Water Sorption Cycle Measurements on Functionalized MIL-101Cr for Heat Transformation Application

Abstract

The water loading capacity and water cycle stability (40 adsorption/desorption cycles) of four nitro- or amino-functionalized MIL-101Cr materials (1–4) is assessed for heat transformation applications. Amino- or nitro-functionalized (1, 3) and partially amino- or nitro-functionalized MIL-101Cr (2, 4) have been synthesized through time-controlled postsynthetic modification of MIL-101Cr. The partially functionalized materials (2, 4) contain about 78 mol % amino- or nitro-functionalized terephthalate linker. Hydrophilic nitro or amino functionalities were introduced into MIL-101Cr in order to achieve water loading at lower p/p0 values for possible use in thermally driven adsorption chillers or heat pumps. Among the four materials studied, fully aminated MIL-101Cr-NH2, 1, and partially aminated MIL-101Cr-pNH2, 2, showed the best water loadings (about 1.0 gH2O/gMIL) as well as water stability over 40 adsorption–desorption cycles.
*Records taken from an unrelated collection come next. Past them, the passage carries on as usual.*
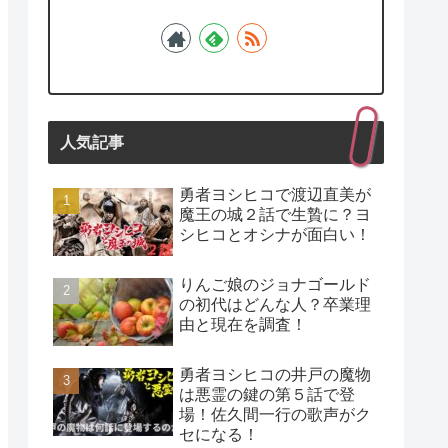
人気記事
勇者ヨシヒコで渡辺直美が
魔王の城２話で生贄に？ヨ
シヒコとオシナが面白い！
りんご娘のジョナゴールド
の初代はどんな人？卒業理
由と現在を調査！
勇者ヨシヒコの井戸の魔物
は悪霊の鍵の第５話で登
場！佐久間一行の歌声がク
セになる！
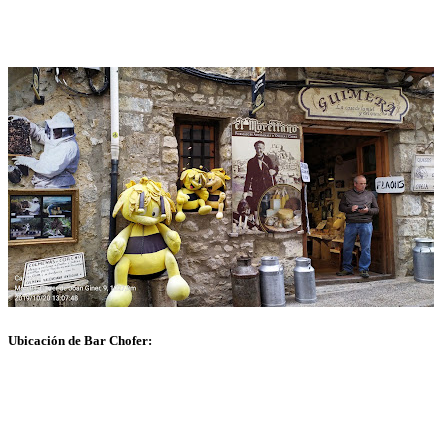
Ubicación de Bar Chofer:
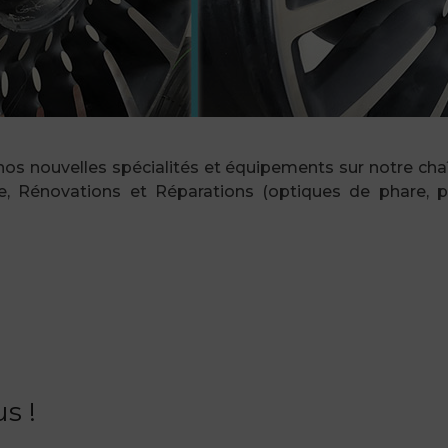
os nouvelles spécialités et équipements sur notre chaî
, Rénovations et Réparations (optiques de phare, pare
s !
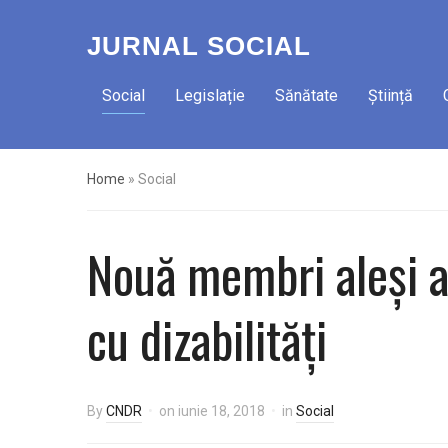
JURNAL SOCIAL
Social
Legislație
Sănătate
Știință
Home
»
Social
Nouă membri aleși a
cu dizabilități
By
CNDR
on
iunie 18, 2018
in
Social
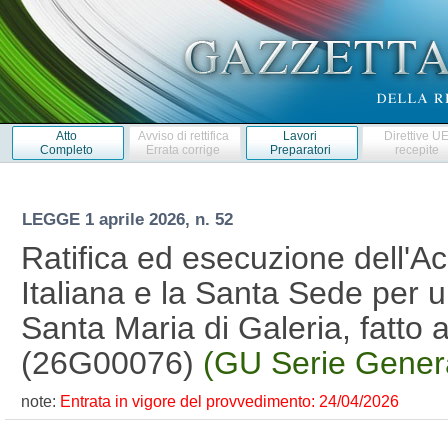
Atto
Avviso di rettifica
Lavori
Direttive U
Completo
Errata corrige
Preparatori
recepite
LEGGE
1 aprile 2026, n. 52
Ratifica ed esecuzione dell'A
Italiana e la Santa Sede per u
Santa Maria di Galeria, fatto 
(26G00076)
(GU Serie Genera
note:
Entrata in vigore del provvedimento: 24/04/2026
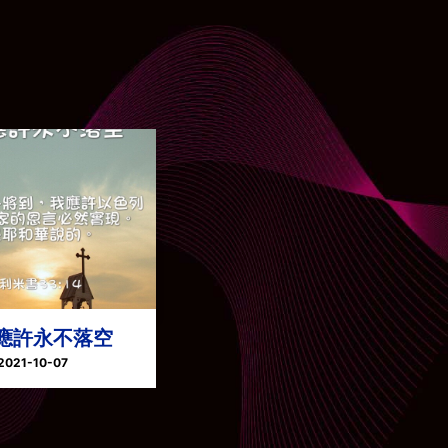
應許永不落空
2021-10-07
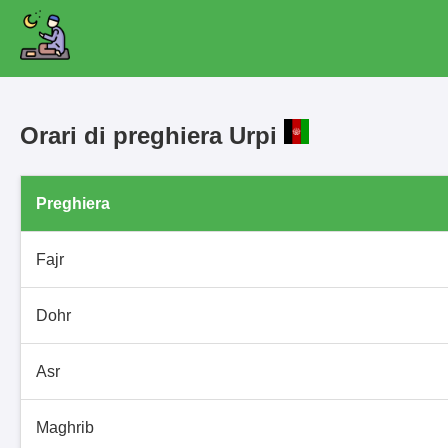
Orari di preghiera Urpi
Preghiera
Fajr
Dohr
Asr
Maghrib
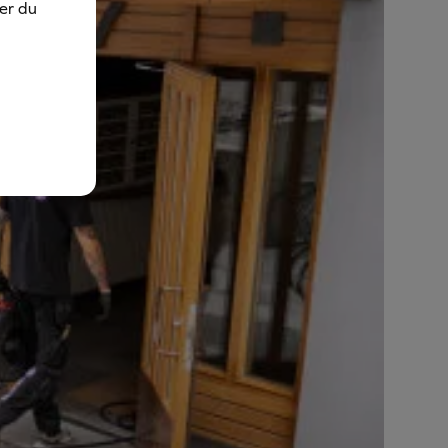
ner du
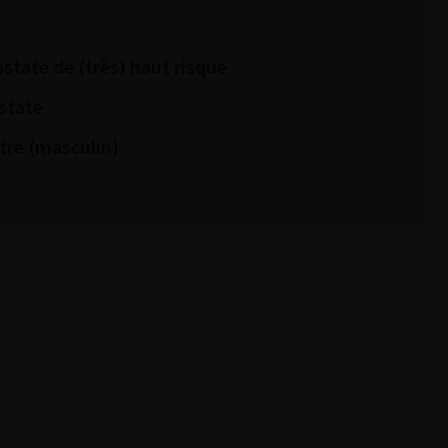
ostate de (très) haut risque
state
tre (masculin)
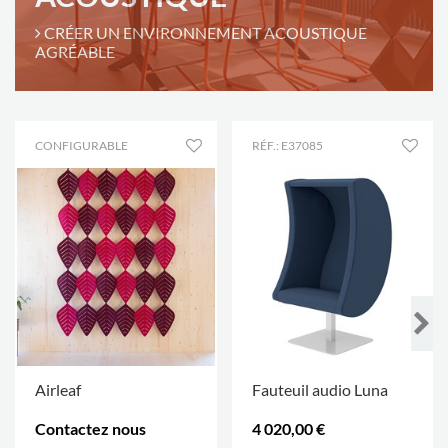
CRÉER UN ENVIRONNEMENT ACOUSTIQUE
AGRÉABLE
CONFIGURABLE
RÉF.: E37085
Airleaf
Fauteuil audio Luna
Contactez nous
4 020,00 €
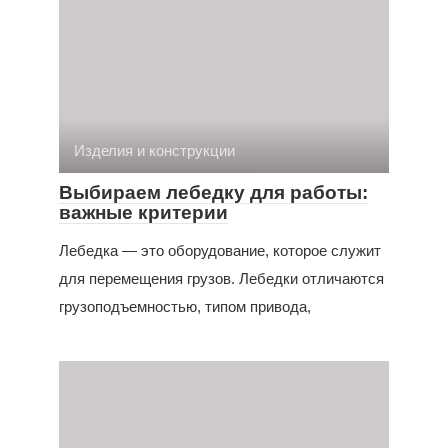
Изделия и конструкции
Выбираем лебедку для работы:
важные критерии
Лебедка — это оборудование, которое служит
для перемещения грузов. Лебедки отличаются
грузоподъемностью, типом привода,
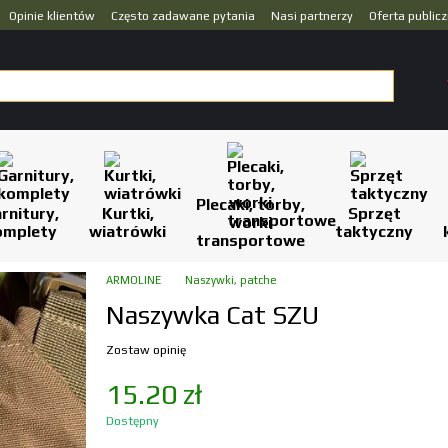
Opinie klientów
Często zadawane pytania
Nasi partnerzy
Oferta public
Plecaki, torby,
rnitury,
Kurtki,
Sprzęt
worki
omplety
wiatrówki
taktyczny
transportowe
ARMOLINE
Naszywki, patche
Naszywka Cat SZU
Zostaw opinię
15.20 zł
Dostępny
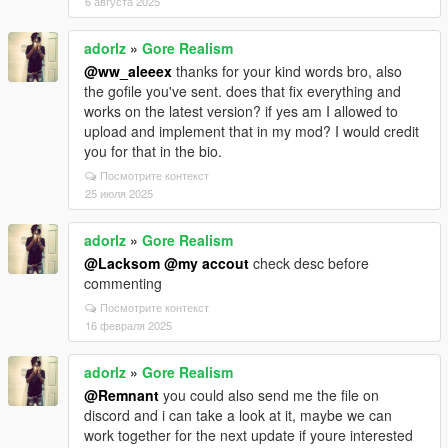
6 августа 2025
adorlz
»
Gore Realism
@ww_aleeex
thanks for your kind words bro, also
the gofile you've sent. does that fix everything and
works on the latest version? if yes am I allowed to
upload and implement that in my mod? I would credit
you for that in the bio.
Посмотрите контекст
25 июля 2025
adorlz
»
Gore Realism
@Lacksom
@my accout
check desc before
commenting
Посмотрите контекст
16 февраля 2025
adorlz
»
Gore Realism
@Remnant
you could also send me the file on
discord and i can take a look at it, maybe we can
work together for the next update if youre interested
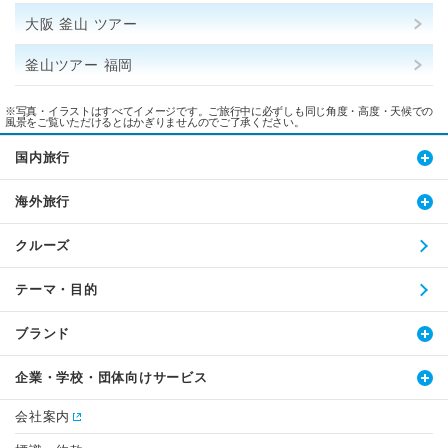
大阪 釜山 ツアー
釜山ツアー 福岡
※写真・イラストはすべてイメージです。ご旅行中に必ずしも同じ角度・高度・天候での
風景をご覧いただけるとはかぎりませんのでご了承ください。
国内旅行
海外旅行
クルーズ
テーマ・目的
ブランド
企業・学校・団体向けサービス
会社案内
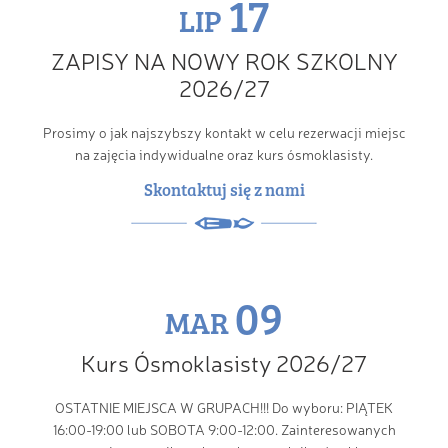
17
LIP
ZAPISY NA NOWY ROK SZKOLNY
2026/27
Prosimy o jak najszybszy kontakt w celu rezerwacji miejsc
na zajęcia indywidualne oraz kurs ósmoklasisty.
Skontaktuj się z nami
09
MAR
Kurs Ósmoklasisty 2026/27
OSTATNIE MIEJSCA W GRUPACH!!! Do wyboru: PIĄTEK
16:00-19:00 lub SOBOTA 9:00-12:00. Zainteresowanych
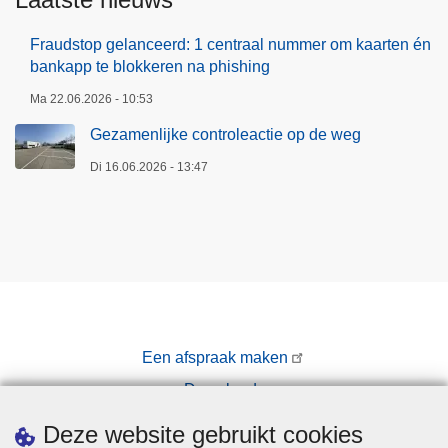
Fraudstop gelanceerd: 1 centraal nummer om kaarten én
bankapp te blokkeren na phishing
Ma 22.06.2026 - 10:53
Gezamenlijke controleactie op de weg
Di 16.06.2026 - 13:47
Een afspraak maken
Downloads
Pers
Deze website gebruikt cookies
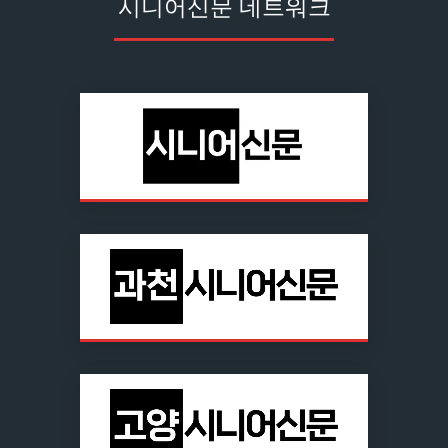
시니어신문 네트워크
After 40 cycles, the X-ray powder diffractogram and Brunauer–Emmett–Teller (BET) surface determination of amino-functionalized materials indicated structural integrity with ΔBET = −6.3% after 40 cycles, while the nitro-functionalized MIL-101Cr exhibited a decrease in their BET surface of ΔBET = −25% and −20% for 3 and 4, respectively.